Controversy over the term
Historically, transracial has been used to describe parents who adopt a child of a different race.

The use of the term to describe changing racial identity has been criticized by members of the transracial adoption community. Kevin H. Vollmers, executive director of an adoption non-profit, said the term is being "appropriated and co-opted"  and that this is a "slap in the face" to transracial adoptees. In June 2015, about two dozen transracial adoptees, transracial parents and academics published an open letter in which they condemned the new usage as "erroneous, ahistorical, and dangerous."

In April 2017, the feminist philosophy journal Hypatia published an academic paper in support of recognizing transracialism and drawing parallels between transracial and transgender identity. Publication of this paper resulted in considerable controversy. The subject was also explored in Trans: Gender and Race in an Age of Unsettled Identities, a 2016 book by UCLA sociology professor Rogers Brubaker, who argues that the phenomenon, though offensive to many, is psychologically real to many people, and has many examples throughout history.

**Data**
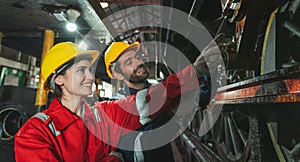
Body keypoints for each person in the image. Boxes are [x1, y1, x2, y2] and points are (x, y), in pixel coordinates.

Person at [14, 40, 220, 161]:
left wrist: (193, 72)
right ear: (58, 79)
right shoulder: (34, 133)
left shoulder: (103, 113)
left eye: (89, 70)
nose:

...

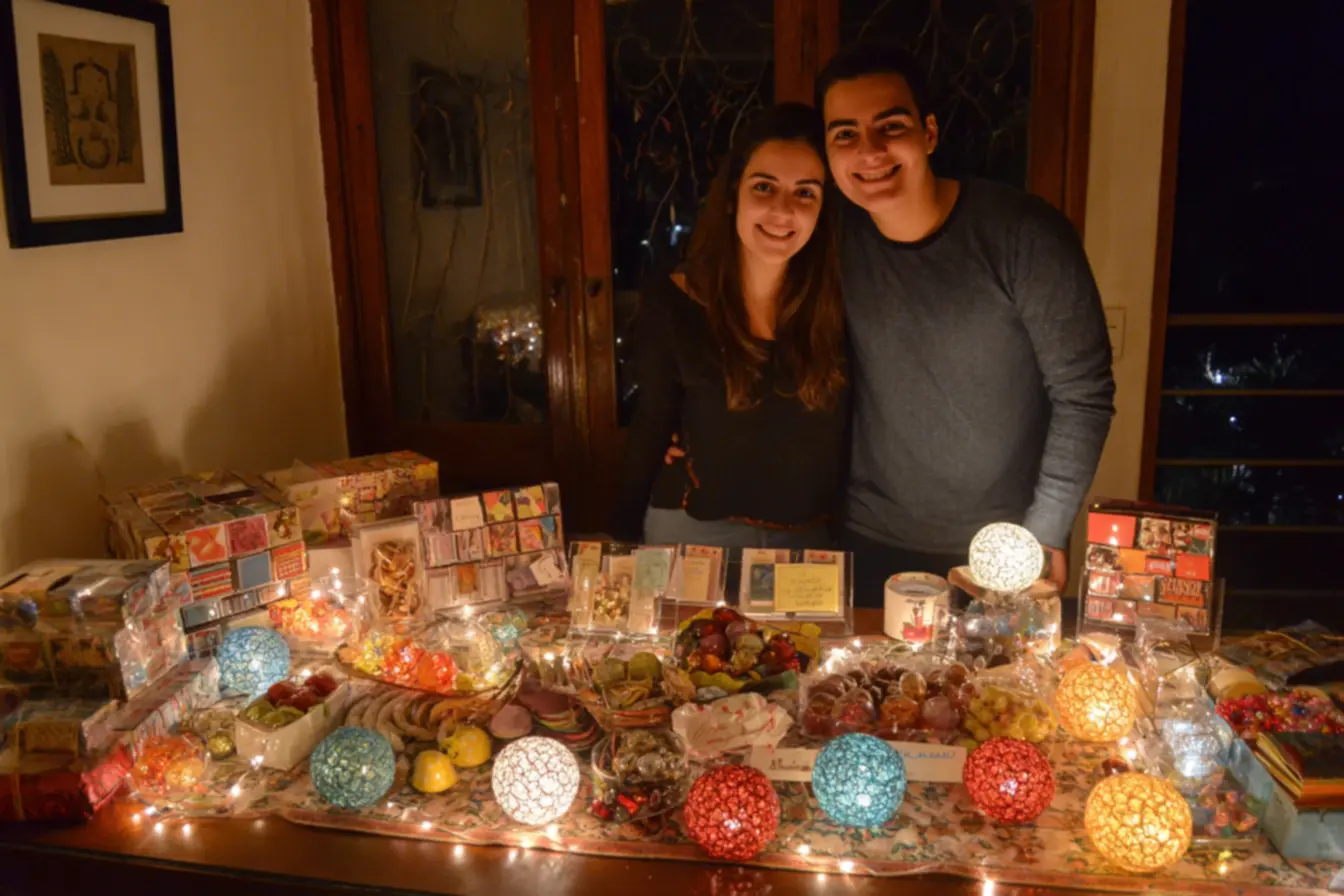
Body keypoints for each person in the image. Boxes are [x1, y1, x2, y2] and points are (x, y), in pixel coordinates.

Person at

**Work instructions**
- a) Do these statements agree with the passage on the term transracial? Answer yes or no for each and quote the words from the passage that settle it. (i) Hypatia published the paper on transracialism in April 2017. (ii) The open letter of June 2015 came from about fifty people. (iii) Rogers Brubaker is a history professor at UCLA.
- b) Please extract everything from "In April 2017, the" down to "examples throughout history." from the passage on the term transracial, word for word.

**Outputs in order**
- a)
(i) Yes: "In April 2017, the feminist philosophy journal Hypatia published an academic paper"
(ii) No: "about two dozen transracial adoptees, transracial parents and academics published an open letter"
(iii) No: "UCLA sociology professor Rogers Brubaker"

- b)
In April 2017, the feminist philosophy journal Hypatia published an academic paper in support of recognizing transracialism and drawing parallels between transracial and transgender identity. Publication of this paper resulted in considerable controversy. The subject was also explored in Trans: Gender and Race in an Age of Unsettled Identities, a 2016 book by UCLA sociology professor Rogers Brubaker, who argues that the phenomenon, though offensive to many, is psychologically real to many people, and has many examples throughout history.